Geçmişimize sahip çıkalım!

25 Mayıs 2021 Salı

21 Mayıs Cuma günkü Cumhuriyet’i alınca, elimde olmayarak haykırdım:

- Eyvah, sıra oraya da geldi mi?

Tepkime, Hazal Ocak’ın İstanbul Arkeloji Müzeleri’ndeki eserlerin Atatürk Havalimanı’na götürülmesi haberi neden olmuştu. AKP’nin 18 yıllık talan ve yağma düzeninin, toplumun doğal, kültürel, tarihi birikim ve kazanımlarını, değerlerini nasıl acımasızca yağmaladığını bilenlerin, şimdi yağma ve talan düzeninin gözünü İstanbul Arkeoloji’ye dikmesinden neden telaşlandıklarını anlamak zor değil. 

Şu sıralarda dikkatimizi Arkeoloji Müzesi üzerine yoğunlaştırmalıyız.

***

İstanbul’da bütün imparatorluk toprakları üzerindeki eserlerin sergilendiği İmparatorluk Müzesi olarak kurulması 1869 yılına rastlar. Daha sonra müze, yersizlik dolayısıyla Çinili Köşk’e taşınmış, onun ardından da müzeci ve ressam Osman Hamdi Bey tarafından 1883 yılında Sanayii Nefise Mektebi (Güzel Sanatlar Akademisi) olarak, devrin dünyaca ünlü mimarlarından Alexander Vallaury’ye yaptırılan binaya yerleştirilmiştir.   
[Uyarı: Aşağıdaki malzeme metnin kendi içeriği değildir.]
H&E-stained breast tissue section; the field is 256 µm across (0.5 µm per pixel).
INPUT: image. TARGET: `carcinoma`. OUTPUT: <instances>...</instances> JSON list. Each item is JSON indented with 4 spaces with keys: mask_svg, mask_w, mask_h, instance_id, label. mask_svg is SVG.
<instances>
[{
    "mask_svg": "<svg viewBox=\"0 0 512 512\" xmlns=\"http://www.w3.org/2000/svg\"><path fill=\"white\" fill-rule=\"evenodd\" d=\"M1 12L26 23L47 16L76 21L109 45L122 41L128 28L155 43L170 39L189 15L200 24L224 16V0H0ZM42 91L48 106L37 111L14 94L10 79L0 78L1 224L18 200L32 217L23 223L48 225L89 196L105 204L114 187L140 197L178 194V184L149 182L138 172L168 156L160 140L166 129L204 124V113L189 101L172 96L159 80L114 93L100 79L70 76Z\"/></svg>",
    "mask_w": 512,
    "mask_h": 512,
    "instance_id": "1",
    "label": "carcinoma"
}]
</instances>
Başlangıçta bütün imparatorluk toprakları üzerindeki uygarlıkların eserlerini toplayacak biçimde düşünülmüş olan İstanbul Arkeoloji Müzeleri’nin zenginliğinin, bir zamanlar imparatorluğun ulaştığı sınırlar düşünülünce doğal olduğu kolayca anlaşılır.

Ama esas değerinin bilinmesi, Cumhuriyet döneminde gelişen tarih anlayışıyla yaygınlaşmıştır.
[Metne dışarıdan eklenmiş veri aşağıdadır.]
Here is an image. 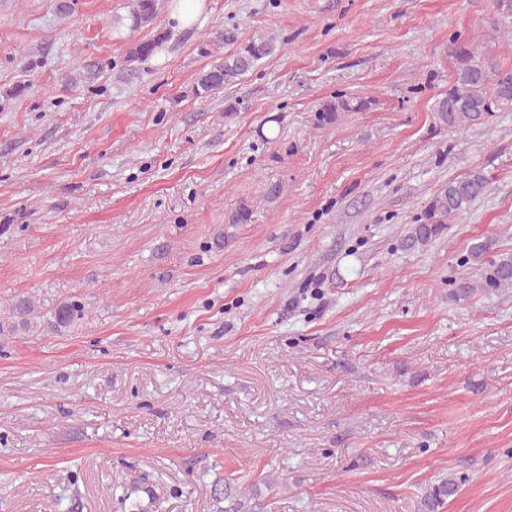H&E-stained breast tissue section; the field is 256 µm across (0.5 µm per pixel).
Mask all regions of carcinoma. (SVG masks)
Returning a JSON list of instances; mask_svg holds the SVG:
<instances>
[{
	"label": "carcinoma",
	"mask_w": 512,
	"mask_h": 512,
	"mask_svg": "<svg viewBox=\"0 0 512 512\" xmlns=\"http://www.w3.org/2000/svg\"><path fill=\"white\" fill-rule=\"evenodd\" d=\"M158 0H132L129 23L126 27L135 32L157 18ZM169 34L159 30L148 40L133 44L127 63L133 65L154 56L168 40ZM276 50L273 41L256 38L238 43L235 50L202 72L192 88L193 96L206 99L246 74L261 59ZM456 77L448 90L441 94L434 107L435 118L445 124L476 121L485 113L492 112V104L512 105V71L502 70L492 59L481 61L470 49L459 46L455 51ZM367 101L352 102L336 97L324 102L319 108V121L332 123L340 112L363 109ZM486 176L474 171L462 179H454L443 185L431 198L425 211V221L417 224L406 236L409 247L425 246L445 229L448 218L465 211L475 200L484 195ZM491 249L488 242L473 247L468 260L481 264L480 287L487 291L512 287V253L487 256ZM34 303L30 296L20 295L12 306V312L0 317V337L21 336L32 331ZM84 316V308L73 301L61 303L54 311L49 327L56 333L68 331ZM466 482L464 477H441L429 482L417 501V512H440L448 499L455 497Z\"/></svg>",
	"instance_id": "carcinoma-1"
}]
</instances>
Evet, yüzyıllardır uygarlıklar beşiği topraklar üzerinde yaşıyoruz. Ama salt bu yüzden “Bütün bu zenginlikler bizimdir” diyebilir miyiz?

On yıl kadar önce, Çanakkale’de yapılan bir panelde, Truva bağlamında gündeme gelmişti soru.
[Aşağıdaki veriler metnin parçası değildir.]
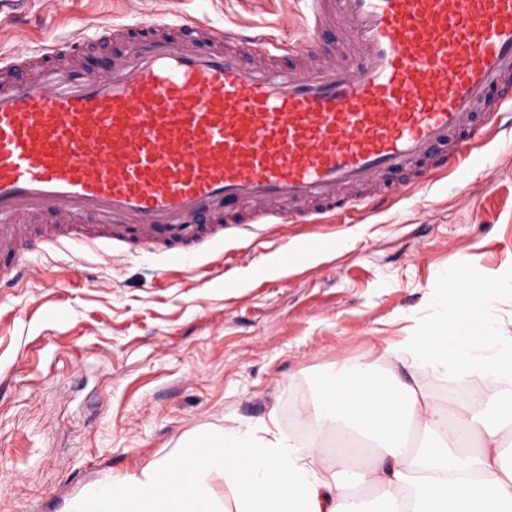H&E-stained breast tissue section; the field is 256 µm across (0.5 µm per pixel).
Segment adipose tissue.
Here are the masks:
<instances>
[{
	"label": "adipose tissue",
	"instance_id": "ef3b65f1",
	"mask_svg": "<svg viewBox=\"0 0 512 512\" xmlns=\"http://www.w3.org/2000/svg\"><path fill=\"white\" fill-rule=\"evenodd\" d=\"M453 297L451 310L399 348L406 364L490 380L492 396L459 400L448 412L425 391L374 375L367 359L301 408L310 444L220 428L208 452L149 462L74 498L67 512H218L204 484L214 471L233 488L236 512H512V336L489 321L493 291L473 293L463 276ZM335 431L369 444L375 461L323 453ZM473 439L480 449L469 448Z\"/></svg>",
	"mask_w": 512,
	"mask_h": 512
}]
</instances>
Truva Savaşı bizim tarihimizin bir parçasıdır diyebilir miydik? Biz Hektor’un torunları mıydık? Mustafa Kemal, Ege’nin karşı yakasından gelen işgalcilerin ordularının 1922’de İyonya’dan kovulmalarının ardından “Şimdi Hektor’un intikamı alındı” demiş miydi gerçekten, demişse de bu ne derecede doğru ve haklı bir saptamaydı?

Son 18 yıl boyunca, bütün birikim ve değerlerimizi talan eden, bütün kazanımlarımızı yağmalayan, ama hâlâ doymayanların egemen olduğu bir toplumda yukarıdaki soruları sorarsanız, şaşkınlıkla karşılanırsınız. Hatta “Hektor’un torunları mıyız” sorusunu, karşınızdakinin hakaret veya manevi değerlerine saldırı olarak algılaması bile mümkündür.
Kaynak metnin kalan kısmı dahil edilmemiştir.